→ WORK TO BE COMPLETED
Although the records contain pictures, only their text should be set down, exactly as written.

→ INPUT FOR THIS TASK
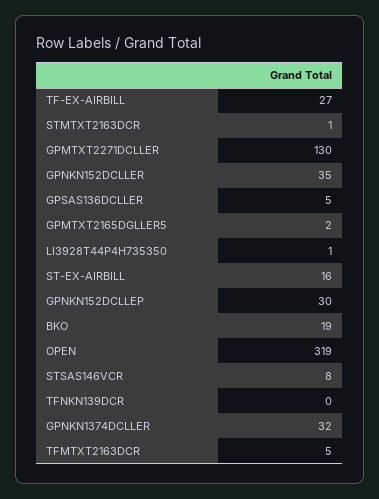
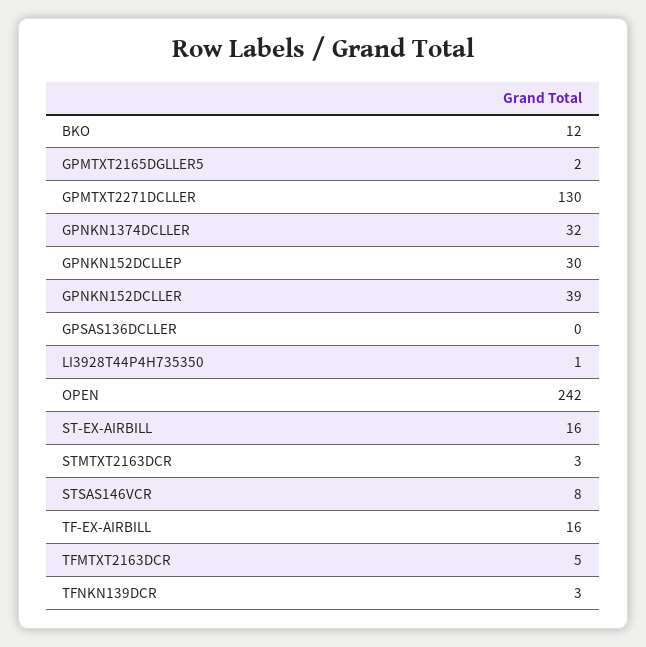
  {
-   "TF-EX-AIRBILL": 27,
+   "TF-EX-AIRBILL": 16,
-   "STMTXT2163DCR": 1,
+   "STMTXT2163DCR": 3,
    "GPMTXT2271DCLLER": 130,
-   "GPNKN152DCLLER": 35,
+   "GPNKN152DCLLER": 39,
-   "GPSAS136DCLLER": 5,
+   "GPSAS136DCLLER": 0,
    "GPMTXT2165DGLLER5": 2,
    "LI3928T44P4H735350": 1,
    "ST-EX-AIRBILL": 16,
    "GPNKN152DCLLEP": 30,
-   "BKO": 19,
+   "BKO": 12,
-   "OPEN": 319,
+   "OPEN": 242,
    "STSAS146VCR": 8,
-   "TFNKN139DCR": 0,
+   "TFNKN139DCR": 3,
    "GPNKN1374DCLLER": 32,
    "TFMTXT2163DCR": 5
  }

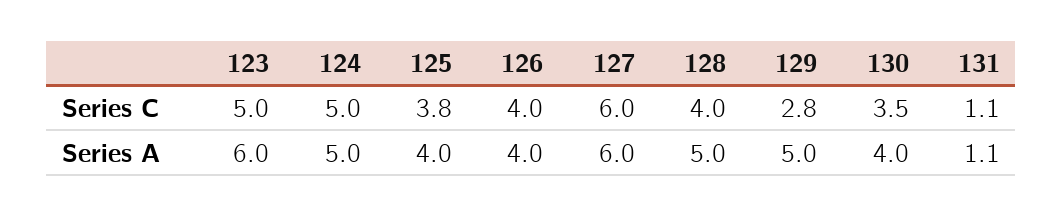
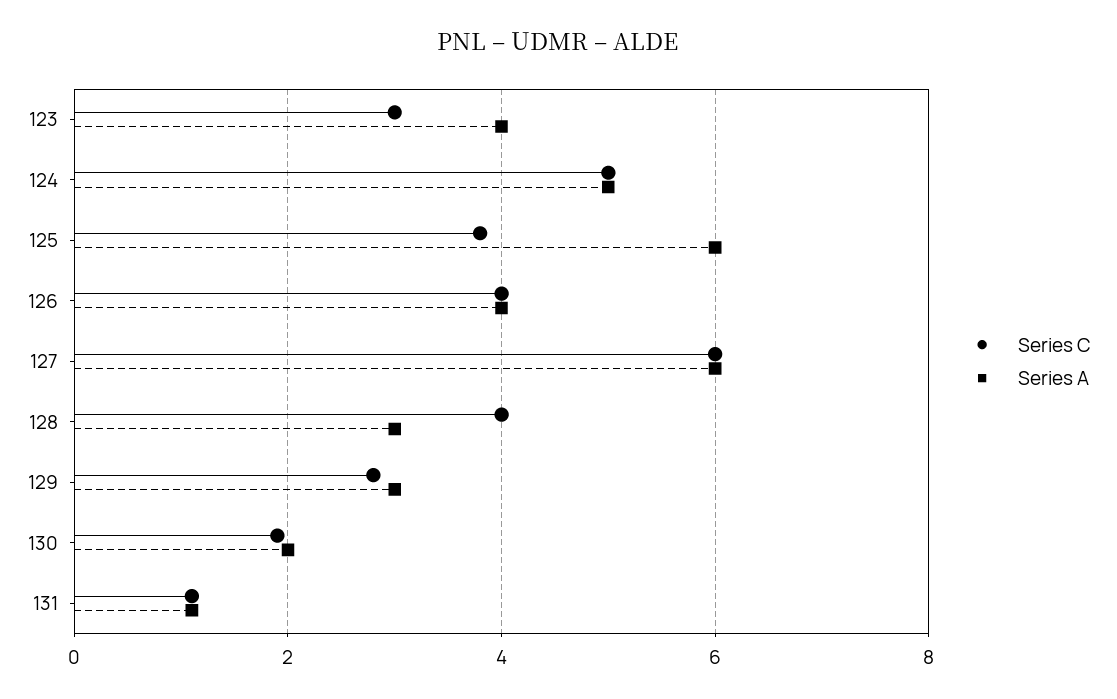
  {
    "Series C": {
-     "123": 5,
+     "123": 3,
      "124": 5,
      "125": 3.8,
      "126": 4,
      "127": 6,
      "128": 4,
      "129": 2.8,
-     "130": 3.5,
+     "130": 2,
      "131": 1.1
    },
    "Series A": {
-     "123": 6,
+     "123": 4,
      "124": 5,
-     "125": 4,
+     "125": 6,
      "126": 4,
      "127": 6,
-     "128": 5,
+     "128": 3,
-     "129": 5,
+     "129": 3,
-     "130": 4,
+     "130": 2,
      "131": 1.1
    }
  }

→ EXERCISE OUTPUT
  {
-   "TF-EX-AIRBILL": 27,
+   "TF-EX-AIRBILL": 16,
-   "STMTXT2163DCR": 1,
+   "STMTXT2163DCR": 3,
    "GPMTXT2271DCLLER": 130,
-   "GPNKN152DCLLER": 35,
+   "GPNKN152DCLLER": 39,
-   "GPSAS136DCLLER": 5,
+   "GPSAS136DCLLER": 0,
    "GPMTXT2165DGLLER5": 2,
    "LI3928T44P4H735350": 1,
    "ST-EX-AIRBILL": 16,
    "GPNKN152DCLLEP": 30,
-   "BKO": 19,
+   "BKO": 12,
-   "OPEN": 319,
+   "OPEN": 242,
    "STSAS146VCR": 8,
-   "TFNKN139DCR": 0,
+   "TFNKN139DCR": 3,
    "GPNKN1374DCLLER": 32,
    "TFMTXT2163DCR": 5
  }

  {
    "Series C": {
-     "123": 5,
+     "123": 3,
      "124": 5,
      "125": 3.8,
      "126": 4,
      "127": 6,
      "128": 4,
      "129": 2.8,
-     "130": 3.5,
+     "130": 2,
      "131": 1.1
    },
    "Series A": {
-     "123": 6,
+     "123": 4,
      "124": 5,
-     "125": 4,
+     "125": 6,
      "126": 4,
      "127": 6,
-     "128": 5,
+     "128": 3,
-     "129": 5,
+     "129": 3,
-     "130": 4,
+     "130": 2,
      "131": 1.1
    }
  }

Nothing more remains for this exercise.